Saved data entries
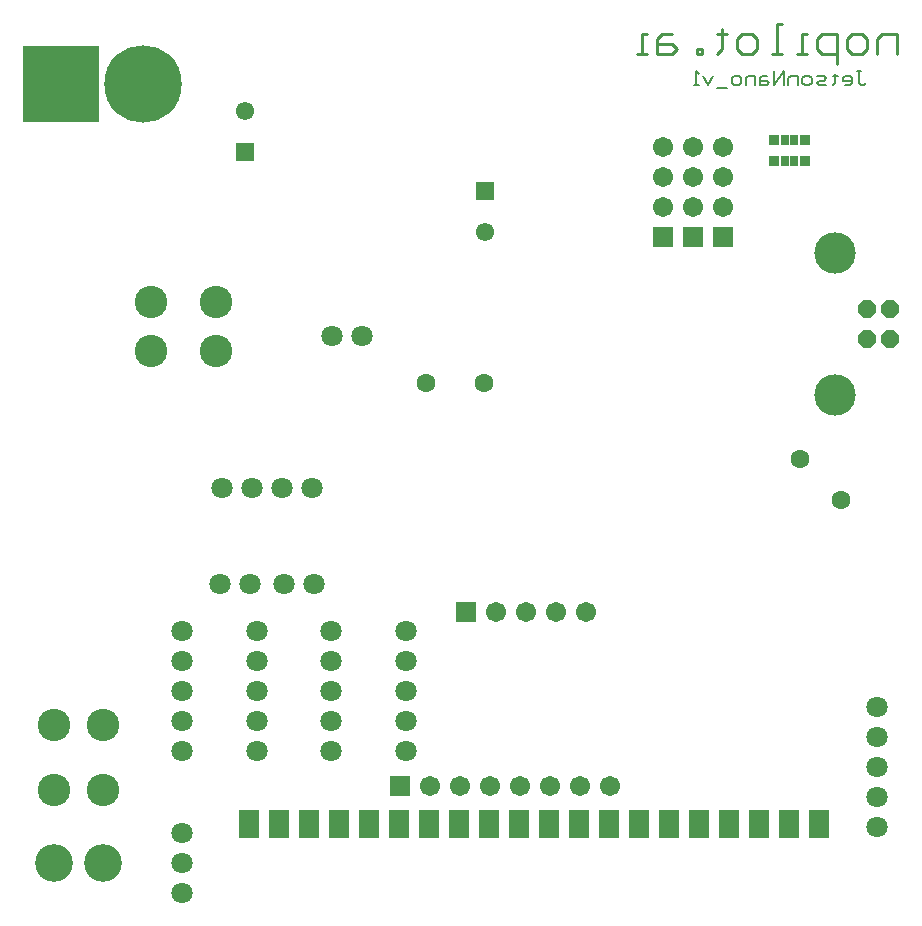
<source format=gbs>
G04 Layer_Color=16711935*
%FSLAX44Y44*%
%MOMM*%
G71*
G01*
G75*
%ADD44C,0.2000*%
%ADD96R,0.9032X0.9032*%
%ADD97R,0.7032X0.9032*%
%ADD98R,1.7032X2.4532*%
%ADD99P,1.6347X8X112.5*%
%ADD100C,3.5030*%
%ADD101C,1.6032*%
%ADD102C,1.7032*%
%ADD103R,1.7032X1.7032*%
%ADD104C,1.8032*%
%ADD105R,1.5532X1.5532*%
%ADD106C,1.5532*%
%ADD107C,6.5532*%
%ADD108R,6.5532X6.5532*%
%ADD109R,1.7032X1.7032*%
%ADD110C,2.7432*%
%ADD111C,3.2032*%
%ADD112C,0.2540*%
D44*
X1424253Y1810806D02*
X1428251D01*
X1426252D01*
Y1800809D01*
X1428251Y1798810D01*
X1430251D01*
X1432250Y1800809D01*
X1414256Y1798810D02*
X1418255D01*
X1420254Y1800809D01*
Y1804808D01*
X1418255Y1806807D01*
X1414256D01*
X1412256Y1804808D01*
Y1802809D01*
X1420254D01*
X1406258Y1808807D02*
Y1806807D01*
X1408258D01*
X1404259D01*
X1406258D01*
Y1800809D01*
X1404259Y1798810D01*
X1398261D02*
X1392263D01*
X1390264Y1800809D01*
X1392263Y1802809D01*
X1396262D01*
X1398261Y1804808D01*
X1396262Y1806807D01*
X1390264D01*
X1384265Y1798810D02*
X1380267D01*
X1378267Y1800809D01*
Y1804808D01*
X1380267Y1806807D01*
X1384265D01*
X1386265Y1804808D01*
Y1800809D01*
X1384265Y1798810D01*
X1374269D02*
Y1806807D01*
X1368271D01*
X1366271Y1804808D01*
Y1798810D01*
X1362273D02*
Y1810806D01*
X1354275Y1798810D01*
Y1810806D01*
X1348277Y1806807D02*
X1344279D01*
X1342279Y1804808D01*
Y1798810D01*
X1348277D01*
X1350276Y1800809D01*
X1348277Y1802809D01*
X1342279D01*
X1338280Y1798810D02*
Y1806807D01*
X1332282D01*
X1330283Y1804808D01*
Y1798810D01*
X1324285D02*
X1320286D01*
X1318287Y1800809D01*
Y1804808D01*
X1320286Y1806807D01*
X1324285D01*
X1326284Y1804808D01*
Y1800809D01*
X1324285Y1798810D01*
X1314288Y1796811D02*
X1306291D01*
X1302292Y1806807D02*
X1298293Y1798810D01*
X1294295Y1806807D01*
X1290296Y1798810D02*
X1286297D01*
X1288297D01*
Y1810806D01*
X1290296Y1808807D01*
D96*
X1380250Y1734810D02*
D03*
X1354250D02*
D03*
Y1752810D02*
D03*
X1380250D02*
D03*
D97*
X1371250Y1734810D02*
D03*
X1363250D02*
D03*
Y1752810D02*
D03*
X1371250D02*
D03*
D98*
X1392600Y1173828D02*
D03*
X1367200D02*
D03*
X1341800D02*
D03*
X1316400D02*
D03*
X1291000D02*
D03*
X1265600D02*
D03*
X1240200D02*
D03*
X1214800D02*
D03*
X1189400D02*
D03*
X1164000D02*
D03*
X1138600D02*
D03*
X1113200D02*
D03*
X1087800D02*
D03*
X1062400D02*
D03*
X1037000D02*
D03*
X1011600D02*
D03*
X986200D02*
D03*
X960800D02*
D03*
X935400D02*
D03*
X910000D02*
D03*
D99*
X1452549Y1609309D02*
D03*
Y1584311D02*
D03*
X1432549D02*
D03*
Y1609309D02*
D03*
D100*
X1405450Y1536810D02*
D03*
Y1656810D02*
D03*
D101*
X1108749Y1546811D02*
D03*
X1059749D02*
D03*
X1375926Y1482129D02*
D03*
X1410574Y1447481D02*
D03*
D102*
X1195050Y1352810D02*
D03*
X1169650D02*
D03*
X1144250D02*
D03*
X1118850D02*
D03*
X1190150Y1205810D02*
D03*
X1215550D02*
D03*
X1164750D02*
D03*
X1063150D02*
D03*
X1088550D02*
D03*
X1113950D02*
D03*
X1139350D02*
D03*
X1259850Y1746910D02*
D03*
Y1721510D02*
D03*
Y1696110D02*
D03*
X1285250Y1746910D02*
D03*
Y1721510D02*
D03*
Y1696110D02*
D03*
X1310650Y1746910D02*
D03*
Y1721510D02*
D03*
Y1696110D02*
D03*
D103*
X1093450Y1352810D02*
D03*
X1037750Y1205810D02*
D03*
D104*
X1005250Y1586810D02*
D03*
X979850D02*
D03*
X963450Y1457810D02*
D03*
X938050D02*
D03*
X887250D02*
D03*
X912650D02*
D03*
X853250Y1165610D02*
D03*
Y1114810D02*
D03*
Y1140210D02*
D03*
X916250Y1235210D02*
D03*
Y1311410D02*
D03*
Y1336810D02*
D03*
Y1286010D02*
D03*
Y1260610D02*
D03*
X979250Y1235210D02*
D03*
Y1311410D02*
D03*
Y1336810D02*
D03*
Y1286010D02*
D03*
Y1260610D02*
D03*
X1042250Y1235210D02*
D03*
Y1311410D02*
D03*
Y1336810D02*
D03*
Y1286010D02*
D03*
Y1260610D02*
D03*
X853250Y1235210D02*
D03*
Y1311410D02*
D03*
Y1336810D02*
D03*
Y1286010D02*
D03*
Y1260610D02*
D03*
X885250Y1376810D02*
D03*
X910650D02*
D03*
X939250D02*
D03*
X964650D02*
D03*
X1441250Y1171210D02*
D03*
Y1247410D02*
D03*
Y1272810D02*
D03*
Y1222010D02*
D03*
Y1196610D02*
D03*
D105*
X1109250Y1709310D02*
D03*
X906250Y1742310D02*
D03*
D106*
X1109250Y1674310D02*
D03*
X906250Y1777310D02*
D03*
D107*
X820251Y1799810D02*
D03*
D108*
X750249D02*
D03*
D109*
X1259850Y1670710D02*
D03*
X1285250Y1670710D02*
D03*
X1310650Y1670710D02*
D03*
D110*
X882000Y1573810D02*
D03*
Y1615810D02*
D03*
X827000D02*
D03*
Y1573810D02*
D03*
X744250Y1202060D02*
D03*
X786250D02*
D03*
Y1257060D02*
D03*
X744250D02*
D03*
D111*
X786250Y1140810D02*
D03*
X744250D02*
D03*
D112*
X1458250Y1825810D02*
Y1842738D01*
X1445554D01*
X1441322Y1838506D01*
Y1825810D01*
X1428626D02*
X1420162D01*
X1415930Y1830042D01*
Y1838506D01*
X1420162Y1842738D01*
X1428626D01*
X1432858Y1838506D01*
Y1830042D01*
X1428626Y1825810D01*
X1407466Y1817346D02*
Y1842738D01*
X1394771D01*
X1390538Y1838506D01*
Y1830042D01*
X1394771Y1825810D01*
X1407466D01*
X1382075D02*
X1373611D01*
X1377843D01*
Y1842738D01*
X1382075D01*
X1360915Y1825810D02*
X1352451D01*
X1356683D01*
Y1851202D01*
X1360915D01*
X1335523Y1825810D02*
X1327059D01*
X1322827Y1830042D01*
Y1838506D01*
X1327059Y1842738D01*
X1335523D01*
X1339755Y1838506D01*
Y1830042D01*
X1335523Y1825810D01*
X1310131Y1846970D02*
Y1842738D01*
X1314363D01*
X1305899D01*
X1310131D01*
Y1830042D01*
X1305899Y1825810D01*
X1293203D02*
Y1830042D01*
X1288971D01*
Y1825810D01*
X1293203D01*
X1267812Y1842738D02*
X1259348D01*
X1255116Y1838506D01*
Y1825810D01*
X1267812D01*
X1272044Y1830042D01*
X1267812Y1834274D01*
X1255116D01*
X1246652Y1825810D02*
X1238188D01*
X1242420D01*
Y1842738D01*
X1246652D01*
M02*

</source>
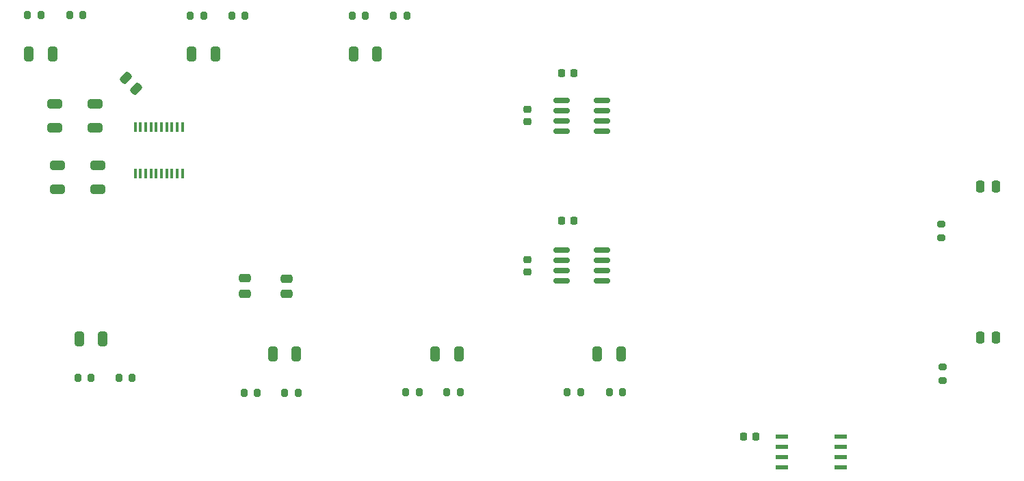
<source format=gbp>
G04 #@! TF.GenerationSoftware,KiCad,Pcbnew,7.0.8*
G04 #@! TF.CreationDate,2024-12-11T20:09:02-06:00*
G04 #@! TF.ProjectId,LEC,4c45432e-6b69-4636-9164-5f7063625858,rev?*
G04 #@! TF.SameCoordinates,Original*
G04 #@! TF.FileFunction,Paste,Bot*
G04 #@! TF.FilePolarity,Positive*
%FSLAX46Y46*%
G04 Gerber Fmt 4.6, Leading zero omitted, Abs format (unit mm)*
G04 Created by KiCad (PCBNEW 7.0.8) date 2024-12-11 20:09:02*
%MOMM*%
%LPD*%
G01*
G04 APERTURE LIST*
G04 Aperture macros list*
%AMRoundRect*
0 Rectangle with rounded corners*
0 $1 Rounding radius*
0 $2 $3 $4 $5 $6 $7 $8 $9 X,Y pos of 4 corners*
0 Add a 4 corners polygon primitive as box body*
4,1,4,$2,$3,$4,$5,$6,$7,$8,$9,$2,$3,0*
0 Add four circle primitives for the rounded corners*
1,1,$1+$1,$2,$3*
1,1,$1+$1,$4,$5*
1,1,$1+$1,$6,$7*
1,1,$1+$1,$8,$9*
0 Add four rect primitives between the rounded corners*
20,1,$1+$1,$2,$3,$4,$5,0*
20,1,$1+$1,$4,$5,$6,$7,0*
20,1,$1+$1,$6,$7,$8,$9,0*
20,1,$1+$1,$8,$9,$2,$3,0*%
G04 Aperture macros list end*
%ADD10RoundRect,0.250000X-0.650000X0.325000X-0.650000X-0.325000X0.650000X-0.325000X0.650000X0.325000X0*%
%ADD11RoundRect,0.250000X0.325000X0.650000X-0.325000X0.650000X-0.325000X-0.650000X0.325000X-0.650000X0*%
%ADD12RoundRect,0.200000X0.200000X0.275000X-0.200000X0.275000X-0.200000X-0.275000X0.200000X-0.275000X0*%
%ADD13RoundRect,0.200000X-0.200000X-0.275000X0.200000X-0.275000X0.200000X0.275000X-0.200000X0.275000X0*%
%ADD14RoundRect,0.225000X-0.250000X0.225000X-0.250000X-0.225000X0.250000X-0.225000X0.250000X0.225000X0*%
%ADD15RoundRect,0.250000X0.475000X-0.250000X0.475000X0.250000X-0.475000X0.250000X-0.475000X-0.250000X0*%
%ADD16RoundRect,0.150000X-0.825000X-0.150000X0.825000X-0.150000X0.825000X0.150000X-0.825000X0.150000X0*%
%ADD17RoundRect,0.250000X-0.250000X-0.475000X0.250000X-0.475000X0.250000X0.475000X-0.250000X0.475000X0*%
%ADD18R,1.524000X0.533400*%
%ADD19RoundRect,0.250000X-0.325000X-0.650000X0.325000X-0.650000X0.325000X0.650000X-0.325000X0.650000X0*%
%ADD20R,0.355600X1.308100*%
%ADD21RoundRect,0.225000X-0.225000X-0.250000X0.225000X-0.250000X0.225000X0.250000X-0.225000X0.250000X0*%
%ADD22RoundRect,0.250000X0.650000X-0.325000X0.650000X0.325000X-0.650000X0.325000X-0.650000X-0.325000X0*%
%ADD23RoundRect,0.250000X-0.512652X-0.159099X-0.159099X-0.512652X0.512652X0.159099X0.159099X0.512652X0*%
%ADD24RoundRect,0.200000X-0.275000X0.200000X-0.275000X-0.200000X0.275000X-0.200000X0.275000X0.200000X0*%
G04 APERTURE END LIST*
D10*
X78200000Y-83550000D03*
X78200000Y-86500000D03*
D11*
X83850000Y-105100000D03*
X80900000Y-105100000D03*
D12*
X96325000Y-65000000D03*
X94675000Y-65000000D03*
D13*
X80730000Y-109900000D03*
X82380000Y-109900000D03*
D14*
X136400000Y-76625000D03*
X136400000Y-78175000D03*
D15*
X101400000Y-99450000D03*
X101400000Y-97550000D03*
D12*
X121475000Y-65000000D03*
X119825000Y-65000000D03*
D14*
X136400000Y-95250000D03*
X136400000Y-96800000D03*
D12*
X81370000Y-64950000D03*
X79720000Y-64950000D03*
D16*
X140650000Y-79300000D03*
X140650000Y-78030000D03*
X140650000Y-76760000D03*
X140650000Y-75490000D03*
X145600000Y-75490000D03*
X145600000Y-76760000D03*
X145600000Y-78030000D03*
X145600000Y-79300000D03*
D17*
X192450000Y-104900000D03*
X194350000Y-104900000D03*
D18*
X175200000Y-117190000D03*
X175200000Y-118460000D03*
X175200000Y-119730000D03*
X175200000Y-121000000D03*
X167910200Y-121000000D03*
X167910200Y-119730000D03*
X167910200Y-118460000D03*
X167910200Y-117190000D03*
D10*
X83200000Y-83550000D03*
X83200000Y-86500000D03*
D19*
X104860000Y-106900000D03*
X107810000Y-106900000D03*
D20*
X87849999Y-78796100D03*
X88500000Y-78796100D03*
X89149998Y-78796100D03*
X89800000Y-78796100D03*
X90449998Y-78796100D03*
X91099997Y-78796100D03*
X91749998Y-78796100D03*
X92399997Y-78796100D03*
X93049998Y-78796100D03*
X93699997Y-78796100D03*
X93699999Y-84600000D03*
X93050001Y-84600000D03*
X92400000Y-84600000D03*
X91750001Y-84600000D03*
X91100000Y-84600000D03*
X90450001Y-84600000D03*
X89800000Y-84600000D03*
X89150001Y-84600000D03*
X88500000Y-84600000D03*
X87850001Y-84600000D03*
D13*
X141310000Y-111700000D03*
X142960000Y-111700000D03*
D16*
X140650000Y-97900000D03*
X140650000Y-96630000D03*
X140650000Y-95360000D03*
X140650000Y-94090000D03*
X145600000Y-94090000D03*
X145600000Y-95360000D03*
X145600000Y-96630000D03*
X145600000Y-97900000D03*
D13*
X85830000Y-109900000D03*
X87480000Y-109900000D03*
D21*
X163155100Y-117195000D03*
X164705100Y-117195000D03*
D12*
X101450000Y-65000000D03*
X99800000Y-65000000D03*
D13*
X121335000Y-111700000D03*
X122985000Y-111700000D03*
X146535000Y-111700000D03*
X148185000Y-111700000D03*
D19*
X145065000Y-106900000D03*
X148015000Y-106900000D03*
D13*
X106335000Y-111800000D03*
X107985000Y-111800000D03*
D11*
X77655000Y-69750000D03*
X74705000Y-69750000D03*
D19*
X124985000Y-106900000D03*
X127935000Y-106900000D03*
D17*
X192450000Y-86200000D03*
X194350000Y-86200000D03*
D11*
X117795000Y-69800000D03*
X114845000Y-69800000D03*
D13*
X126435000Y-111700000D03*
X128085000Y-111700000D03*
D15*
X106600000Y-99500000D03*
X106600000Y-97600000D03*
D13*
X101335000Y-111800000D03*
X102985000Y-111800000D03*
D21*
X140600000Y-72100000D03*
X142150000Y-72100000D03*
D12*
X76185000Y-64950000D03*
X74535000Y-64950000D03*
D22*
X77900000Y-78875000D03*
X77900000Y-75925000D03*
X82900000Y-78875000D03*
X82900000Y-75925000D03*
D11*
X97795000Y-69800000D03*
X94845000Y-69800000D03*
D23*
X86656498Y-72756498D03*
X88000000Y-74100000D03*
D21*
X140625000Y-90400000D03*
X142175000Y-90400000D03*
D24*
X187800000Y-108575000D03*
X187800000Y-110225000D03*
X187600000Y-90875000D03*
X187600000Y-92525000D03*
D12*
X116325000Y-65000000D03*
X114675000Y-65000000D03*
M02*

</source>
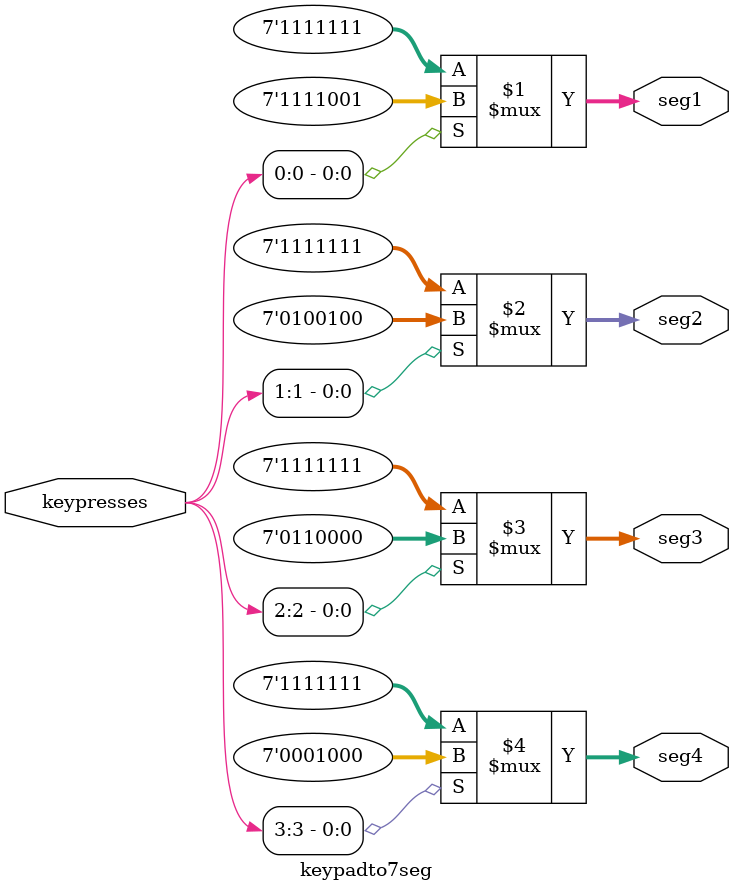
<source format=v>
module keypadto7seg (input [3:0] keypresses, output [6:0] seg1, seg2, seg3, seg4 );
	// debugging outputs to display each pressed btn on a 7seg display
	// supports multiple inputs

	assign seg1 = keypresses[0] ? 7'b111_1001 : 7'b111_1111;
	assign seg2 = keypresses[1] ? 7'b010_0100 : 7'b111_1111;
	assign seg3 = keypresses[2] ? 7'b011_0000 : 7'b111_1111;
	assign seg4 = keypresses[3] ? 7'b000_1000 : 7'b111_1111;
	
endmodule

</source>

DIRECTIONS.
Given the records above, return exactly the lines starting at the line containing "X90449998Y-78796100D03*" and ending at the line containing "X90450001Y-84600000D03*", including both.

RESULT OF THE TASK.
X90449998Y-78796100D03*
X91099997Y-78796100D03*
X91749998Y-78796100D03*
X92399997Y-78796100D03*
X93049998Y-78796100D03*
X93699997Y-78796100D03*
X93699999Y-84600000D03*
X93050001Y-84600000D03*
X92400000Y-84600000D03*
X91750001Y-84600000D03*
X91100000Y-84600000D03*
X90450001Y-84600000D03*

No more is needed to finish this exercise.